Douglas A. McIntyre is the co-founder, chief executive officer and editor in chief of 24/7 Wall St. and 24/7 Tempo. He has held these jobs since 2006.

McIntyre has written thousands of articles for 24/7 Wall St. He is an expert on corporate finance, the automotive industry, media companies and international finance. He has edited articles on national demographics, sports, personal income and travel.

His work has been quoted or mentioned in The New York Times, The Wall Street Journal, Los Angeles Times, The Washington Post, NBC News, Time, The New Yorker, HuffPost USA Today, Business Insider, Yahoo, AOL, MarketWatch, The Atlantic, Bloomberg, New York Post, Chicago Tribune, Forbes, The Guardian and many other major publications. McIntyre has been a guest on CNBC, the BBC and television and radio stations across the country.

A magna cum laude graduate of Harvard College, McIntyre also was president of The Harvard Advocate. Founded in 1866, the Advocate is the oldest college publication in the United States.

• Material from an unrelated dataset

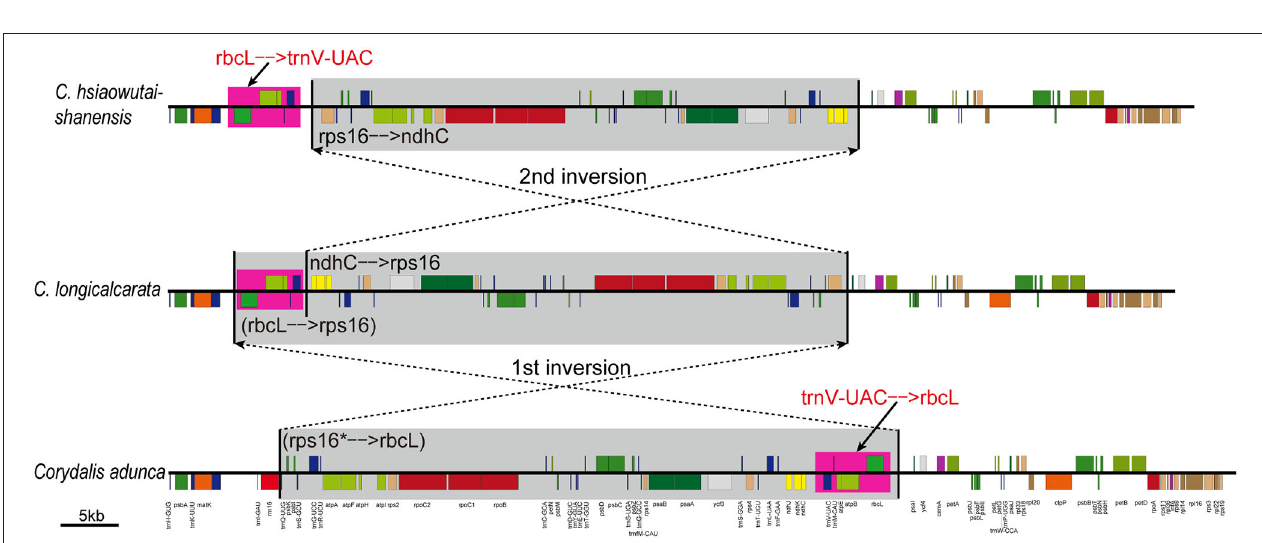
FIGURE 3 | The two inversions detected in Corydalis plastomes LSC region that could explain the translocation of the segment involving trnV-UAC – rbcL in clade IV + V + VI. The inverted regions were highlighted with gray background, while the translocated regions were highlighted with pink background.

TheStreet.com, Comps.com and Edgar Online are some of the public companies for which McIntyre served on the board of directors. He was a Vicinity Corporation board member when the company was sold to Microsoft in 2002. He served on the audit committees of some of these companies.

McIntyre has been the CEO of FutureSource, a provider of trading terminals and news to commodities and futures traders. He was president of Switchboard, the online phone directory company. He served as chairman and CEO of On2 Technologies, the video compression company that provided video compression software for Adobe’s Flash. Google bought On2 in 2009.